Gli acquazzoni di fine estate e le piogge d' inizio autunno portano ovunque, nei boschi e nei prati dell’Umbria, l'abbondanza gustosa dei funghi. Sotto gli alberi e nelle radure le fungaie spontanee appaiono gravide di frutti sia agli occhi dei cercatori abituali che conoscono a menadito luoghi e tempi di raccolta, sia a quelli dei neofiti e dei fungaroli occasionali alla ricerca di turini, cruccole, galletti, rosciole e sanguinosi. La passione fa macinare chilometri, sopportare alzate mattutine e rischiare bruschi raffreddamenti, ma sa anche ripagare quando i cappelli carnosi ripieni di spore compaiono sotto una lastra di foglie essiccate o tra i fili d’erba.
Esistono molti generi di funghi, alcuni tossici, altri velenosi, molti commestibili e ghiotti da preparare in cucina.

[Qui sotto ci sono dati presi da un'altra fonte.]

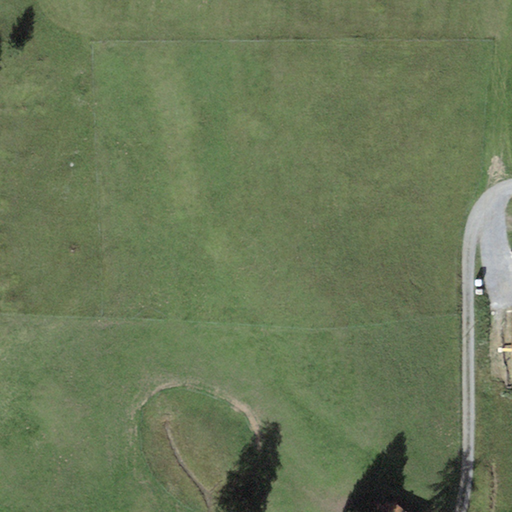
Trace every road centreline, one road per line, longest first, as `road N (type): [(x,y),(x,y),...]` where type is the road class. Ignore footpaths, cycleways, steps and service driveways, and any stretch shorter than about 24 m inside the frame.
road 1 (track): [(459,511),(467,459),(469,237),(490,197),(511,187)]
road 2 (track): [(511,19),(481,154),(508,188)]
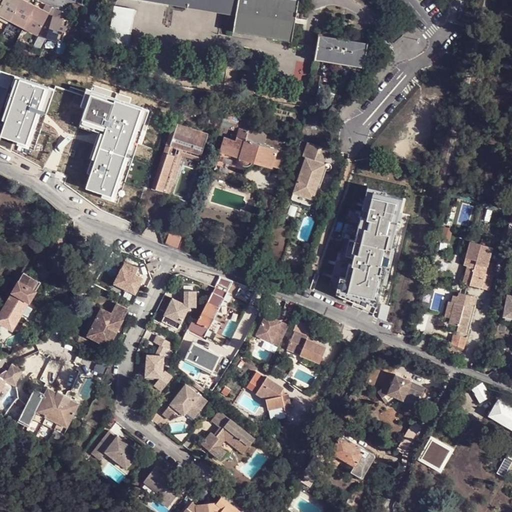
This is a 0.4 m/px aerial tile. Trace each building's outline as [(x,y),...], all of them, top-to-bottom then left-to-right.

Ai nomi scientifici delle classificazioni ufficiali frequentemente si sostituiscono quelli delle parlate locali che spesso sono comuni a tutta la regione e talvolta, invece, risuonano in ambiti territoriali più ristretti.
L'umbro come chiama i funghi nel suo dialetto?
Ecco alcune voci ascoltate in Valnerina:
fugni (funghi) che è il nome generico;
e poi
le pagghie ovvero il nome dato agli esemplari di Amanita, dal cappello rossastro;
la cruccola conosciuta anche come mazza di tamburo è il nome di Macrolepiota procera, un fungo dal gambo slanciato, di colore bianco rosato;
il turino o prataiolo, Agaricus macrosporus, di colore bianco sporco con le lamelle che vanno dal grigio al marrone; è molto diffuso nei pascoli montani e si trova raggruppato nelle caratteristiche linee circolari;
i sanguinusi o sanguinosi sono i Lactarius deliciosus e Lactarius sanguifluus, che devono il nome volgare al lattice rosso emesso a seguito della rottura del cappello, apprezzatissimi dagli abitanti di Spoleto;
la rosciola è il nome dato alla Russula cyanoxantha dai colori viola, grigio, verde oliva e alla Russula vesca, comune in Umbria e molto conosciuta;
il lafrino è la Russula delica, cappello concavo di colore chiaro con sapore pepato che lascia in bocca un pizzicore.
I grasselli, invece, sono esemplari di Hygrophorus russula e di Hygrophorus penarius, carnosi e sodi di colore bianco-rosato, ottimi conservati sott’olio;
la moretta è il nome dialettale dato a Tricholoma terreum, caratterizzata dal cappello piccolo di colore grigio cenere, ma anche a Tricholoma atrosquamosum e orirubens di taglia più grande.
I buongustai sanno che il brugnòlo oltre a essere tra i migliori funghi commestibili corrisponde a Calocybe gambosa che cresce sin dal mese di maggio nei prati e si raccoglie prevalentemente in montagna;
le orecchiette, carnosi funghi color nocciola hanno il loro habitat nelle ceppaie di tronchi, sui pioppi e sui salici e corrispondono al Pleorotus ostreatus;
la famijola, Armillariella mellea e Armillaria tabescens, cresce anch’essa su radici e ceppi d’albero e si presta a essere essiccata. Un tempo erano tipiche le collane di funghi infilati nello spago e posti ad asciugare appesi alle pareti interne dei focolari.
I purcini o porcini sono i Boletus edulis, pinophylus e aestivalis, funghi molto profumati e gradevoli, carnosi e sodi;
il pinarolo, che come suggerisce il nome cresce in boschi di pini, ha il cappello di colore bruno-rossiccio e corrisponde a Suillus luteus e Suillus granulatus;
le manciole corrispondono a Ramaria aurea e a Ramaria botrytis, hanno il carpoforo ramificato simile a un banco di corallo e sono ottime consumate fritte dorate;
i galletti sono il nome volgare di Cantharellus cibarius, fungo dal cappello a forma di imbuto color giallo.
Altri nomi che in dialetto individuano funghi commestibili sono le tazze oltre alle loffe ovvero Lycoperdon piriforme e Langermannia gigantea che non da tutti vengono apprezzate e raccolte, ma talvolta schiacciate con un piede per veder uscire la forfora polverosa che contengono specie quando sono giunte a maturazione.